Often times, patients enter a doctor or dentist’s office with one specific issue and find that they actually may be have undiagnosed Obstructive Sleep Apnea (OSA). OSA is a very dangerous condition to leave undiagnosed and untreated as there are many risks associated with it including Diabetes, Stroke, High Blood Pressure, and Obesity. The most common therapies are Oral Appliance Therapy (OAT) for mild-to-moderate OSA, and the Continuous Positive Airway Pressure (CPAP) machine for moderate-to-severe OSA. Some people with moderate-to-severe OSA find they cannot tolerate the CPAP machine and choose to use OAT instead.

At Arch Dental, we have seen several clients come in with issues like grinding their teeth only to find out that undiagnosed OSA may also be at play. Take Susan R. for instance, she came to us for help with her teeth grinding. After we recommended she perform an at-home sleep study, she found she had mild OSA. Susan opted for to be fitted for an Oral Appliance for her OSA therapy. After a week’s time, she reported not only that she was feeling more well-rested, but she was sleeping six connected hours!

CPAP machines are probably the most well-known therapy for sleep apnea, but patients often have trouble tolerating them and consistent usage declines, or they just stop therapy all together which is a very dangerous choice. Here is Jessica’s experience on her struggle with her CPAP machine:

 “When I was diagnosed with moderate to severe sleep apnea, I was put on CPAP therapy immediately without so much as a consult as to what options I had. Being an asthmatic, I was naturally wary of sleeping in a mask. The first week of therapy I didn’t get much sleep because I had a difficult time actually falling asleep as you cannot take sleep medication with a CPAP. I also found I would take off the mask in the middle of the night without knowing it.

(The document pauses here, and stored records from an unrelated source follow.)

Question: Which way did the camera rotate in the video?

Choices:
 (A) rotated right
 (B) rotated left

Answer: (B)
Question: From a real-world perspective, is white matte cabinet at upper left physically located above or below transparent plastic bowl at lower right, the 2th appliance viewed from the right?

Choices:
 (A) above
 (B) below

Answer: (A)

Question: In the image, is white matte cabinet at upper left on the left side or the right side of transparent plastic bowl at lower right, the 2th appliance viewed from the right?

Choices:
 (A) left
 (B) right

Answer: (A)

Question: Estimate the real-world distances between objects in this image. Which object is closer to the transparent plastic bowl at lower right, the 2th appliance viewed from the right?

 There's also been some freakish accidents like having water squirted up my nose out of the blue for a few nights without any real reason as to why the machine did it. It performed fountain-worthy feats for three nights straight and then never did it again. I also found that the mask straps upset my delicate facial skin and cause breakouts regardless of how often I clean them. That is the other thing, maintenance! I have to clean certain parts of the machine daily, other parts weekly, and then replace various parts of the machine on a monthly basis. From a financial standpoint, there are the monthly rental and upkeep costs of the machine, replacement orders, and also keeping gallons of distilled water on hand for the humidifier function. It is a lot of maintenance for something I still can’t tolerate wearing for more than four hours per night after five months of use.”

 Often times patients who cannot tolerate the CPAP machine choose to try OAT to great results. Many of our clients say that they find the appliances comfortable and they were able to get accustomed to them quickly and easily.

 Remember, OSA is a very serious condition so it is important to know your options and find a treatment plan that works for you!